One of Three 'creative economy' awards
10/10/2016
Lowell Sun
By Amelia Pak-Harvey
LOWELL -- When UMass Lowell professor MinJeong Kim was working on a literacy project at the Bartlett Community Partnership School, she realized the school didn't have a single Cambodian-American children's book -- despite the high number of Cambodian students in Lowell.
Now, Kim and fellow UML professors Allyssa McCabe and Phitsamay Sychitkokhong Uy will work to bring original Southeast Asian folk tales to Lowell's elementary students.
They've received one of three "creative economy" grants from the UMass president's office, using $23,750 to collect and create stories from Cambodia, Laos, Burma and Vietnam.
The professors hope to host literary nights for each Southeast Asian group, inviting families to share stories they grew up with and also stories of their own immigrant experiences.
From there, they will choose three folk tales and one story of an immigrant experience for each ethnic group. Illustrations for the books will come in part from associate art and design professor Karen Roehr.
The group hopes to publish the books by April, in time for the Southeast Asian new year.
The grant includes a day of professional development for teachers to learn about the books and family engagement in general.
"It's just a matter of engaging immigrant and refugee communities in a culturally respective and responsive way," Uy said.
The three professors are tackling the project with the belief that children might not understand stories from different cultures as well as their own.
Case in point: The first time Kim's 4-year-old daughter saw snow, she called it rice.
"That's something she relates to when she makes a story and when she makes sense of the world," Kim said.
Funding for creativity
Another creative-economy grant will go to professor Pouya Afshar in UML's Department of Art and Design.
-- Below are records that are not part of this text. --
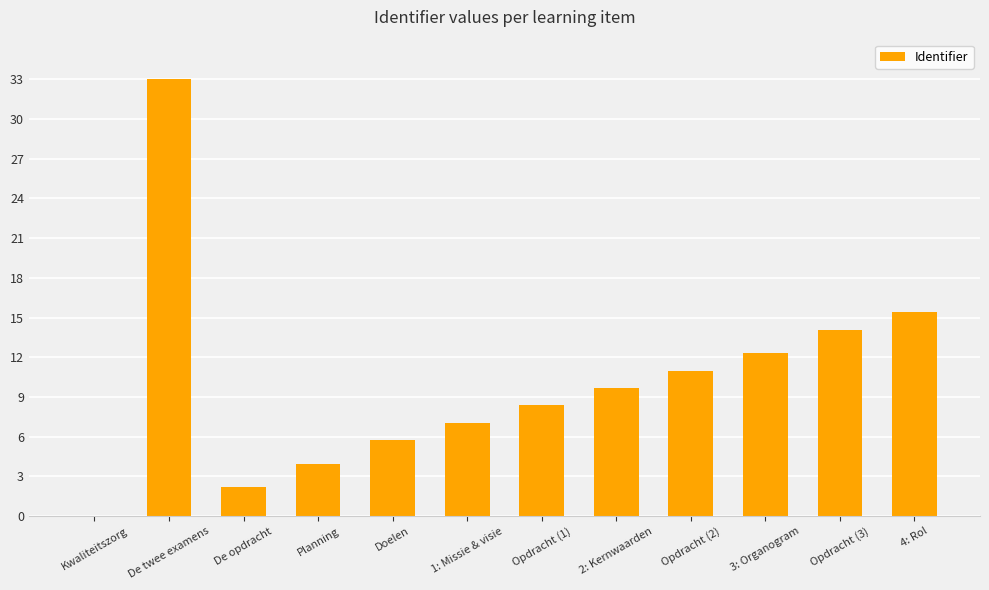

Count the number of data series in this chart.

1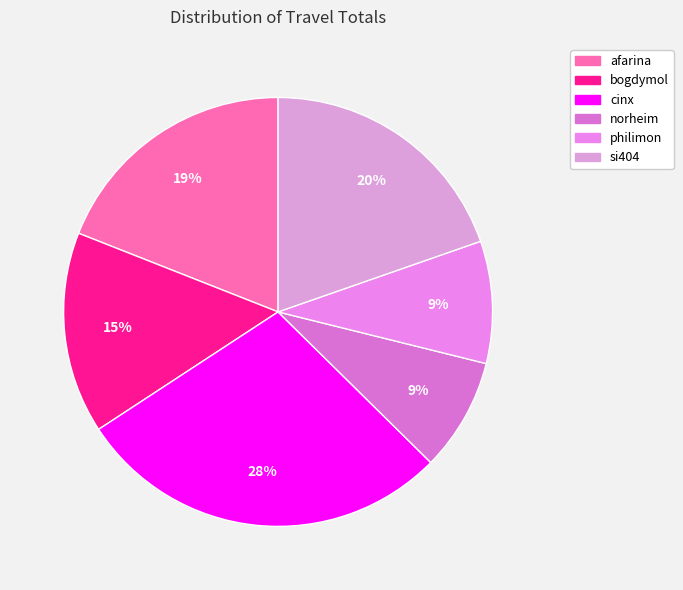

Rank the categories by value from lowest to highest.

norheim, philimon, bogdymol, afarina, si404, cinx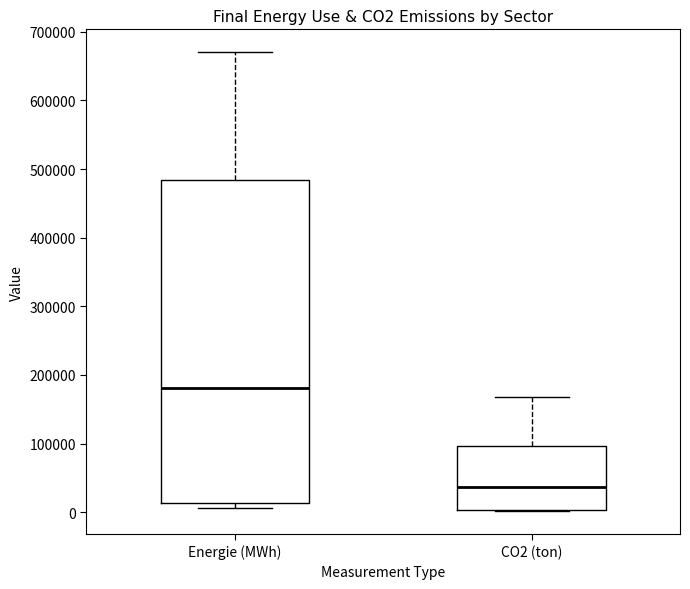

Reading left to right, read every box against the y-axis: the position of its median line, the range the box covers, and the ends of its whiskers. The values are not printed on the chart, so give them approximately, as read against the axis.

Energie (MWh): median 180000, box 10000 to 480000, whiskers 10000 (just below the box's lower edge) to 670000
CO2 (ton): median 40000, box 0 to 100000, whiskers 0 to 170000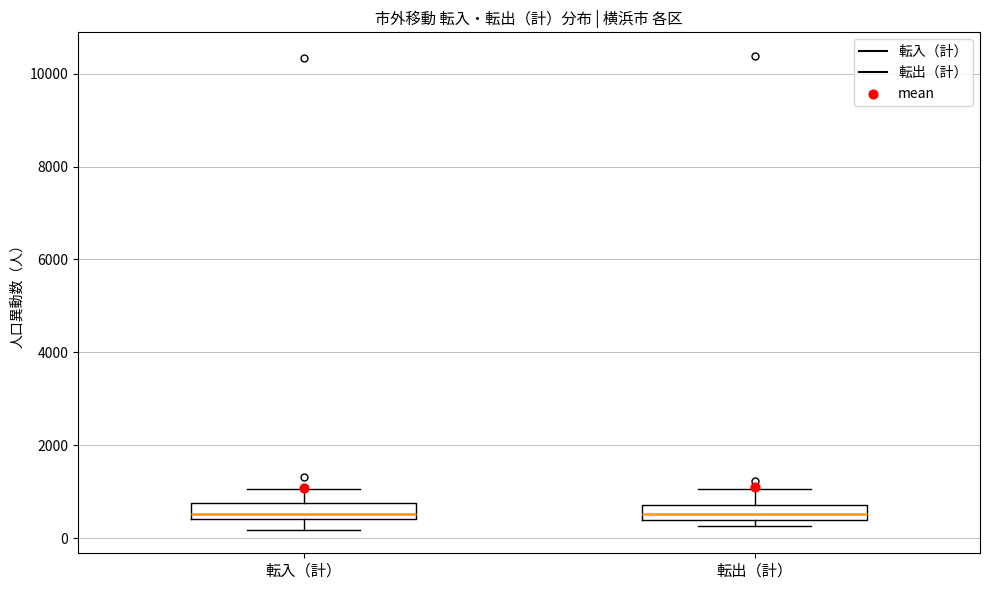

Where is the upper edge of the box for 転入（計） on the y-axis? The values are not printed on the chart, so give them approximately, as read against the axis.

800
He will use $18,669 to launch an animation program at Lowell High School, which will open this month to 25-30 students.
The money will pay student instructors from UML to teach the workshops, which will run twice a week for 11 weeks.
At the end, LHS students will make a film.
"We're going to start with some basic projects in animation for them to warm up and get to know how the technical side of animation work," Afshar said. "From there, we're going to shift our gears toward narrative."
The program is a win for everyone, he said, because UML students will also learn arts instruction.
"One part of being an artist these days is to do the practice, but also you need to be able to convey, transfer what you know," Afshar said.
History professor Chad Montrie will use $22,182 for an "Urban Waters Revolution" project he is working on with Groundwork Lawrence, the Lawrence Heritage State Park and the Essex Art Center.
The project will install educational signs at Lawrence's Ferrous Park, and create elementary-school lesson plans on Ellen Swallow Richards, who worked on experiments in water and sewage treatment at the park.
Richards, the first woman to attend and teach at the Massachusetts Institute of Technology, worked on filtration efforts that eventually made Lawrence the first city in the country to filter all of its water for disease prevention.
Richards is an important part of that effort and has been very much under-acknowledged until now, Montrie said.
Those experiments, too, are a big part of the Lawrence story, he said.
"The main thing we want to do is communicate how important Lawrence is to the environmental history of the United States and really in sort of understanding how it fits in terms of many improvements that we've made in other parts of the world," Montrie said.